PASSAGE RETENU:
____
Entretien avec le Professeur Ahmed Nejmeddine, Président de l'Université Hassan Premier

Entretien avec le Professeur Ahmed Nejmeddine, Président de l'Université Hassan Premier

 

  • Toutes les universités s’investissent dans la professionnalisation de la formation. Ce positionnement reflète-t-il des orientations particulières de votre projet d’université ?

En tant que Président d’université, je suis tout à fait conscient que la réussite des missions pédagogiques et scientifiques de mon institution dépend de sa capacité d’améliorer l’articulation «formation-recherche-professionnalisation», et d’augmenter la «lisibilité » de ses formations.
Et donc l’amélioration de la professionnalisation, constitue un des axes stratégiques de mon projet de développement. Il s’agit d’un axe qui renvoie à une caractéristique essentielle de l’Université dont six de ses huit composantes (FST, ENCG, ENSA, EST, ISSS et ISS) ont comme vocation explicite la formation de professionnels.
Notre ambition est non seulement le renforcement de la dimension professionnalisante de ces établissements à travers la diversification des formations en leur sein, qui atteint 73,3% des 103 filières de formations ouvertes mais aussi, et surtout, l’encouragement de l’innovation dans l’offre de formation et dans l’approche pédagogique adoptée à travers des filières en adéquation avec nos spécificités socioéconomiques et répondant aux besoins des grands chantiers nationaux.
Nous sommes également très fiers d’être la première institution universitaire nationale qui a créé de nouveaux établissements universitaires uniques à l’échelle du paysage universitaire public du royaume. Je parle de l’Institut Supérieur des Sciences de la Santé, qui a connu la sortie de deux promotions et qui connaitra cette année la sortie de sa première promotion en cycle master, mais également l’institut des Sciences de Sport qui a ouvert ses portes depuis septembre 2016 à travers deux licences professionnelles en éducation physique et en management du sport.
Actuellement nous travaillons sur un projet de création d’un Institut Supérieur des langues, encore une expérience unique au niveau national pour ancrer le caractère professionnalisant de notre institution en abordant un champ disciplinaire nouveau qui est celui des langues appliquées.
  • Quelle place occupe le partenariat dans votre stratégie de développement et quelles relations et partenariats entretenez-vous avec le monde de l'entreprise et le monde de l'économie dans la région ? Et avec les universités étrangères ?
____
ACTIONS À MENER:
- a) Recopiez fidèlement un extrait de l'entretien avec le président de l'Université Hassan Premier : commencez aux mots « Et donc l’amélioration » et arrêtez-vous après les mots « formation de professionnels. ».
- b) Prolongez l'entretien avec le président de l'Université Hassan Premier en reprenant immédiatement après sa dernière phrase.
Les enregistrements ci-après proviennent d'une source distincte.
____
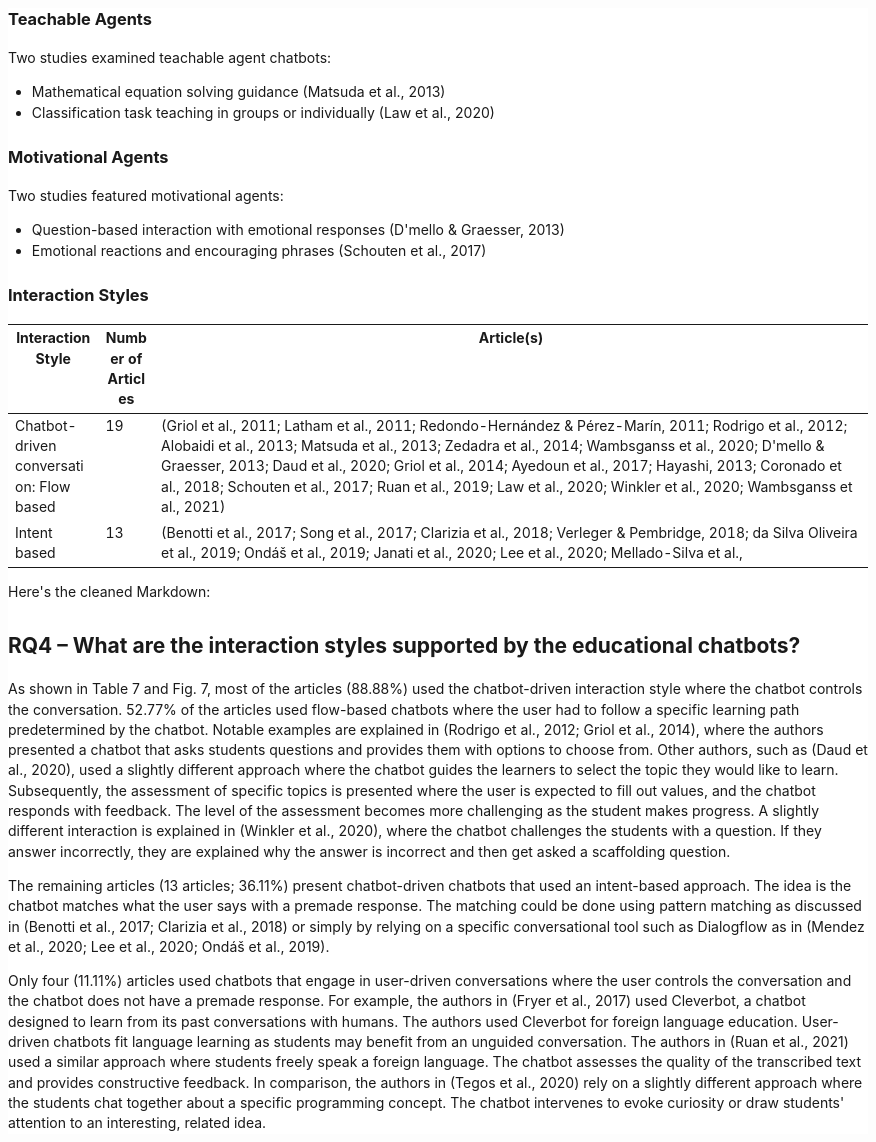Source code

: ### Teachable Agents
Two studies examined teachable agent chatbots:
- Mathematical equation solving guidance (Matsuda et al., 2013)
- Classification task teaching in groups or individually (Law et al., 2020)

### Motivational Agents
Two studies featured motivational agents:
- Question-based interaction with emotional responses (D'mello & Graesser, 2013)
- Emotional reactions and encouraging phrases (Schouten et al., 2017)

### Interaction Styles

| Interaction Style | Number of Articles | Article(s) |
|------------------|-------------------|------------|
| Chatbot-driven conversation: Flow based | 19 | (Griol et al., 2011; Latham et al., 2011; Redondo-Hernández & Pérez-Marín, 2011; Rodrigo et al., 2012; Alobaidi et al., 2013; Matsuda et al., 2013; Zedadra et al., 2014; Wambsganss et al., 2020; D'mello & Graesser, 2013; Daud et al., 2020; Griol et al., 2014; Ayedoun et al., 2017; Hayashi, 2013; Coronado et al., 2018; Schouten et al., 2017; Ruan et al., 2019; Law et al., 2020; Winkler et al., 2020; Wambsganss et al., 2021) |
| Intent based | 13 | (Benotti et al., 2017; Song et al., 2017; Clarizia et al., 2018; Verleger & Pembridge, 2018; da Silva Oliveira et al., 2019; Ondáš et al., 2019; Janati et al., 2020; Lee et al., 2020; Mellado-Silva et al.,

Here's the cleaned Markdown:

## RQ4 – What are the interaction styles supported by the educational chatbots?

As shown in Table 7 and Fig. 7, most of the articles (88.88%) used the chatbot-driven interaction style where the chatbot controls the conversation. 52.77% of the articles used flow-based chatbots where the user had to follow a specific learning path predetermined by the chatbot. Notable examples are explained in (Rodrigo et al., 2012; Griol et al., 2014), where the authors presented a chatbot that asks students questions and provides them with options to choose from. Other authors, such as (Daud et al., 2020), used a slightly different approach where the chatbot guides the learners to select the topic they would like to learn. Subsequently, the assessment of specific topics is presented where the user is expected to fill out values, and the chatbot responds with feedback. The level of the assessment becomes more challenging as the student makes progress. A slightly different interaction is explained in (Winkler et al., 2020), where the chatbot challenges the students with a question. If they answer incorrectly, they are explained why the answer is incorrect and then get asked a scaffolding question.

The remaining articles (13 articles; 36.11%) present chatbot-driven chatbots that used an intent-based approach. The idea is the chatbot matches what the user says with a premade response. The matching could be done using pattern matching as discussed in (Benotti et al., 2017; Clarizia et al., 2018) or simply by relying on a specific conversational tool such as Dialogflow as in (Mendez et al., 2020; Lee et al., 2020; Ondáš et al., 2019).

Only four (11.11%) articles used chatbots that engage in user-driven conversations where the user controls the conversation and the chatbot does not have a premade response. For example, the authors in (Fryer et al., 2017) used Cleverbot, a chatbot designed to learn from its past conversations with humans. The authors used Cleverbot for foreign language education. User-driven chatbots fit language learning as students may benefit from an unguided conversation. The authors in (Ruan et al., 2021) used a similar approach where students freely speak a foreign language. The chatbot assesses the quality of the transcribed text and provides constructive feedback. In comparison, the authors in (Tegos et al., 2020) rely on a slightly different approach where the students chat together about a specific programming concept. The chatbot intervenes to evoke curiosity or draw students' attention to an interesting, related idea.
____
RÉPONSES PAR CONSIGNE:
- a)
Et donc l’amélioration de la professionnalisation, constitue un des axes stratégiques de mon projet de développement. Il s’agit d’un axe qui renvoie à une caractéristique essentielle de l’Université dont six de ses huit composantes (FST, ENCG, ENSA, EST, ISSS et ISS) ont comme vocation explicite la formation de professionnels.

- b)
Comme vous le savez, l’institution universitaire nationale est en train d’évoluer dans un cadre de régionalisation avancée. Et si notre pays a fait de la décentralisation, un choix stratégique pour le renforcement de la gouvernance locale ; la réussite d'une telle stratégie dépend de notre volonté de développer des institutions performantes, mais surtout de notre capacité de créer une synergie entre les différents acteurs et d’identifier les atouts et les voies d’amélioration de cet écosystème régional à multiples dimensions.

C’est donc un concept qui met l’institution universitaire sur le devant de toute politique de développement et qui l’interpelle pour jouer pleinement sa mission d’acteur de développement socioéconomique en mettant tous ses atouts au profit de l’être humain.

Et c’est cette conviction qui nous anime pour faire du partenariat un axe prioritaire dans notre stratégie de développement institutionnel. Une stratégie qui fixe comme objectifs la réalisation de projets phares et structurants mettant l’institution dans un cadre d’évolution continue en tirant parti de toutes les opportunités qui se présentent et en agissant en institution citoyenne établie dans sa région et dans son pays.

Notre ambition va au delà des frontières nationales à travers une politique de partenariat et de coopération qui vise et soutient l’internationalisation de l’institution universitaire. Plus de 130 accords et conventions de partenariat nous lient avec des partenaires à travers le monde. La participation active de notre institution aux différents programmes de coopération internationale a permis aussi la réalisation de plusieurs projets bilatéraux ou multilatéraux, dans le domaine de la recherche, de la pédagogie et de la gouvernance universitaire. Elle a contribué à une amélioration nette des recettes propres de l’Université.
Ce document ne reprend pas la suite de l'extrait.